Multi-armed Bandits Algorithms
Published:
In recommendations setting, one would occasionally come across multi-armed bandits algorithm mentioned as a method to serve recommended content. In this article, I will go over what bandit algorithms mean, what the popular algorithms are, as well as how multi-armed bandits are used in recommendations.
Introduction to bandits algorithm
What is bandit?
Bandit refers to the slot machine in casino, where a gambler has to choose which machine (lever) to use that will maximize his probability of winning a reward.
Multi-armed bandit refers to the multiple machines a gambler will need to make decision on which sequence of the slot machines to use.

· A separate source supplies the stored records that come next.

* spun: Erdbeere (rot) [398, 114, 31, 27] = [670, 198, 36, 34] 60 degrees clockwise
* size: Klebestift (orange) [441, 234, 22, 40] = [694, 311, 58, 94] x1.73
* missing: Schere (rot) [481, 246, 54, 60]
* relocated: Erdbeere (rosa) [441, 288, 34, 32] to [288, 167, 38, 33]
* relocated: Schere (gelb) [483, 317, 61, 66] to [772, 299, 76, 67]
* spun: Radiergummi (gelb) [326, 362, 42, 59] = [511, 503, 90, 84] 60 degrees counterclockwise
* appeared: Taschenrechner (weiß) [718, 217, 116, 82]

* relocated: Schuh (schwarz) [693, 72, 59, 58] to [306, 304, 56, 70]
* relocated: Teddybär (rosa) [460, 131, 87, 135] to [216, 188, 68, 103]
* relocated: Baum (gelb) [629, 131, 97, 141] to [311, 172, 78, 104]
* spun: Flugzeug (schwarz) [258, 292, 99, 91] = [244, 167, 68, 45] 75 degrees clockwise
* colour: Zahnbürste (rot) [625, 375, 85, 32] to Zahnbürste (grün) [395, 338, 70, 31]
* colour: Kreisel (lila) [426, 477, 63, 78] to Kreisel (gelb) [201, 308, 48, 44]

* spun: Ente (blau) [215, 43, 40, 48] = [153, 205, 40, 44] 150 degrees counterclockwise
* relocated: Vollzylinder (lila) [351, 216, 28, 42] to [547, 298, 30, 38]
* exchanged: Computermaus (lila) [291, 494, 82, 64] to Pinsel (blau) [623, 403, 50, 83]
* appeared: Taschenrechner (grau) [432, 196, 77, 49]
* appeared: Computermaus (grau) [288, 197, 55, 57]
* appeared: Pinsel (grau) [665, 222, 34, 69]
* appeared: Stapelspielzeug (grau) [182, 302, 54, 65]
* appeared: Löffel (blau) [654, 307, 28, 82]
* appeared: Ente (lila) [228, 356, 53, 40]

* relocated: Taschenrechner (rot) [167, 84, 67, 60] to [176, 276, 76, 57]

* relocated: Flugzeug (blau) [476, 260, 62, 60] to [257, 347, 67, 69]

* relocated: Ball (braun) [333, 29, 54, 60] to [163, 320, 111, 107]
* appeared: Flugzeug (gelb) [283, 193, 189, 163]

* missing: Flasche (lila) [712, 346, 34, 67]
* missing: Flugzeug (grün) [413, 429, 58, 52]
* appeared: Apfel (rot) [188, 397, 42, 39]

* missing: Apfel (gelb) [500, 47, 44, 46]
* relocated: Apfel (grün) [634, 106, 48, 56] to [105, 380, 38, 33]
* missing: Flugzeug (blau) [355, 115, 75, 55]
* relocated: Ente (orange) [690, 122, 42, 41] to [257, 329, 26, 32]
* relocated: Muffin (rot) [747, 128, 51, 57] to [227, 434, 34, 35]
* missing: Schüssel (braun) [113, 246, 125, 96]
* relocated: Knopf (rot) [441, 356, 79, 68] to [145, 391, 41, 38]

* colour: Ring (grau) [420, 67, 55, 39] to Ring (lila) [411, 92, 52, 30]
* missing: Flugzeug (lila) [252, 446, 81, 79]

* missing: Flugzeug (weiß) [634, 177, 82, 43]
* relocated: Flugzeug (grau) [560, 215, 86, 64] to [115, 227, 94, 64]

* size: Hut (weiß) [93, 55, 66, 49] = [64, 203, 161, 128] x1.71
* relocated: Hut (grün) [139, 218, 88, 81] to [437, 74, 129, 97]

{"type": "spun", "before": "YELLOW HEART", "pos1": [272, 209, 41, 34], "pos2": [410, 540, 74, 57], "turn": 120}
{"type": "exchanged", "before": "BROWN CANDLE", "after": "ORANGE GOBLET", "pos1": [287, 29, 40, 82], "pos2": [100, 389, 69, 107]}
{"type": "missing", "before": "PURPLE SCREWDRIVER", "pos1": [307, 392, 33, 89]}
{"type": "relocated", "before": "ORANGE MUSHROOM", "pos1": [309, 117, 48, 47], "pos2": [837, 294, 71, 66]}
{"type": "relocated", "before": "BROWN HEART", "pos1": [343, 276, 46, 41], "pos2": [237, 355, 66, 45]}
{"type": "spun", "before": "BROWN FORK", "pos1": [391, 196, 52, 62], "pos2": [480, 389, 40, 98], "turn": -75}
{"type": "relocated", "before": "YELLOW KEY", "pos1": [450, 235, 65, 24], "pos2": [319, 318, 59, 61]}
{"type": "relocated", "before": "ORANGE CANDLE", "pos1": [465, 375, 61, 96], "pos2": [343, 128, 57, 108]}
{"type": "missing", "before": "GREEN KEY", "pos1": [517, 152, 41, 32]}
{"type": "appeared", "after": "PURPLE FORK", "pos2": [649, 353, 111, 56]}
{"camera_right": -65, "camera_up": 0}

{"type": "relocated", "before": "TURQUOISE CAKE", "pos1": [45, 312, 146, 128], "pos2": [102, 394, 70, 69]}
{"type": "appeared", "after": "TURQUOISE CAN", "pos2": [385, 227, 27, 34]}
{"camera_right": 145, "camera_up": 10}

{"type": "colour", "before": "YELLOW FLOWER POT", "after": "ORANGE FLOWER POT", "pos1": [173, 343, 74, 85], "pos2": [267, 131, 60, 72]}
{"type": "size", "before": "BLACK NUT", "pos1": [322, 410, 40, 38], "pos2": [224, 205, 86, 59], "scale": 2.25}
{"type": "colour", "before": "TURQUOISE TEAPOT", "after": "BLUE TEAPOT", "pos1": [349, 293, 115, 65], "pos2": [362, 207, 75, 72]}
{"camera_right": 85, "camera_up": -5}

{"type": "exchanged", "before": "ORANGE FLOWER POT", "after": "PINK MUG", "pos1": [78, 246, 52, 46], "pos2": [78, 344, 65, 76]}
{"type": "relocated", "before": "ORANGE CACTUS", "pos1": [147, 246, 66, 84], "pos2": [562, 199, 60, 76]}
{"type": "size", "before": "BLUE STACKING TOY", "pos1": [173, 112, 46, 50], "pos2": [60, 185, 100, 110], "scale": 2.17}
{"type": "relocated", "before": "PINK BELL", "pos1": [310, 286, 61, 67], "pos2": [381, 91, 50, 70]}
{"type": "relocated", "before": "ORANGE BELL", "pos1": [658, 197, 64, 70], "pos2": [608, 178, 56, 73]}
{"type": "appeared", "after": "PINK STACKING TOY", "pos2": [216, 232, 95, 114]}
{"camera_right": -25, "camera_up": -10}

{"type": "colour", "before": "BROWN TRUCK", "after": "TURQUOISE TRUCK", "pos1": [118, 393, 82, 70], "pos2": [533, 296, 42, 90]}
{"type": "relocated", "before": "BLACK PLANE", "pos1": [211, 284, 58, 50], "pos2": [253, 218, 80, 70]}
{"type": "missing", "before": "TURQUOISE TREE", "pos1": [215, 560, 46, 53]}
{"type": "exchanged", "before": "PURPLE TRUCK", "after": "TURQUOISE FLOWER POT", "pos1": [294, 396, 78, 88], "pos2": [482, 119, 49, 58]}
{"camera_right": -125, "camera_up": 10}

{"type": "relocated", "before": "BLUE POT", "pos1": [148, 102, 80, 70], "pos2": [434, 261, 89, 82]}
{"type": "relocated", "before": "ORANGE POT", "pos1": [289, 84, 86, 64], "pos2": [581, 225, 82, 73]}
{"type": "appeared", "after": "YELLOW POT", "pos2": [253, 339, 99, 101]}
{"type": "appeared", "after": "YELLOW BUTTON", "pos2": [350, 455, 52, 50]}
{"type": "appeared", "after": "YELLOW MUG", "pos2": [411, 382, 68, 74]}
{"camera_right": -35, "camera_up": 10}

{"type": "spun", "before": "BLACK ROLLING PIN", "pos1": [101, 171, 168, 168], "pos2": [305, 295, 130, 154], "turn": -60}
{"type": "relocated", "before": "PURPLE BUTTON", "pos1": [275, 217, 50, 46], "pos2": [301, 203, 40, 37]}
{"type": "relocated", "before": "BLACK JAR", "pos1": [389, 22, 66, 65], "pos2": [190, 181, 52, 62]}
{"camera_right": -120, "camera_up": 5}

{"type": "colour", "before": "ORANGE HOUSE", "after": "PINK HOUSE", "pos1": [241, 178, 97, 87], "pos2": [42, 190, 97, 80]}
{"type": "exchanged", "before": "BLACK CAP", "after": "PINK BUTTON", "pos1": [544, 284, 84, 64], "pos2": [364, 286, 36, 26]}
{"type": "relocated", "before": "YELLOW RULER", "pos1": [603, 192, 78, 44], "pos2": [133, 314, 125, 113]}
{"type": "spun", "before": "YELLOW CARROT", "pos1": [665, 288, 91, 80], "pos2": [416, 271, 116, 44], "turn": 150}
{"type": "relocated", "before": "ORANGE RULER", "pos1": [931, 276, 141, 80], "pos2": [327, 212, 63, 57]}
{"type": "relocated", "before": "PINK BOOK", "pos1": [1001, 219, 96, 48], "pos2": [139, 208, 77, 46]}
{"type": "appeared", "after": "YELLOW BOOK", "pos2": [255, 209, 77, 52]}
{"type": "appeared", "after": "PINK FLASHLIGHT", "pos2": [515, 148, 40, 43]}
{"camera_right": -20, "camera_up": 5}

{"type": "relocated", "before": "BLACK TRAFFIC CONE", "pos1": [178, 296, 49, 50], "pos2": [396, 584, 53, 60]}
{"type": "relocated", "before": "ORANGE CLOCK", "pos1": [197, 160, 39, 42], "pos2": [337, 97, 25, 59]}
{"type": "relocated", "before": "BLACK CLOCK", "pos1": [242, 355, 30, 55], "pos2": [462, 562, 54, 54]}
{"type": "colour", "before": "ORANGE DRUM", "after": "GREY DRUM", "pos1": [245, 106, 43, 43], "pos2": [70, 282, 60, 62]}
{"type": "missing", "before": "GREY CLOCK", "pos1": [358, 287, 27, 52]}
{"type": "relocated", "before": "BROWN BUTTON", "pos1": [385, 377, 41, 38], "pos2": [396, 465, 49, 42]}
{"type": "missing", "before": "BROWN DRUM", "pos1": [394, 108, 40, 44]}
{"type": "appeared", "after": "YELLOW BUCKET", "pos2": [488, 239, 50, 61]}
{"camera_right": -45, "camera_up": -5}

What is multi-armed bandit in ML?
Multi-armed bandit problem (sometimes called the K- or N-armed bandit problem) is a problem in which a fixed limited set of resources must be allocated between choices in a way that maximizes their expected gain. Each choice’s properties are only partially known at the time of allocation, and may become better understood as time passes by. Multi-armed bandit is an algorithm within Reinforcement Learning, modelling exploration-exploitation trade off.
Multi-armed bandit algorithm in RecSys
In recommendation systems, we can use multi-armed bandit algorithm to sequentially select the candidates (ranking candidates) to maximize an objective (e.g. clicks, engagements, duration, revenue).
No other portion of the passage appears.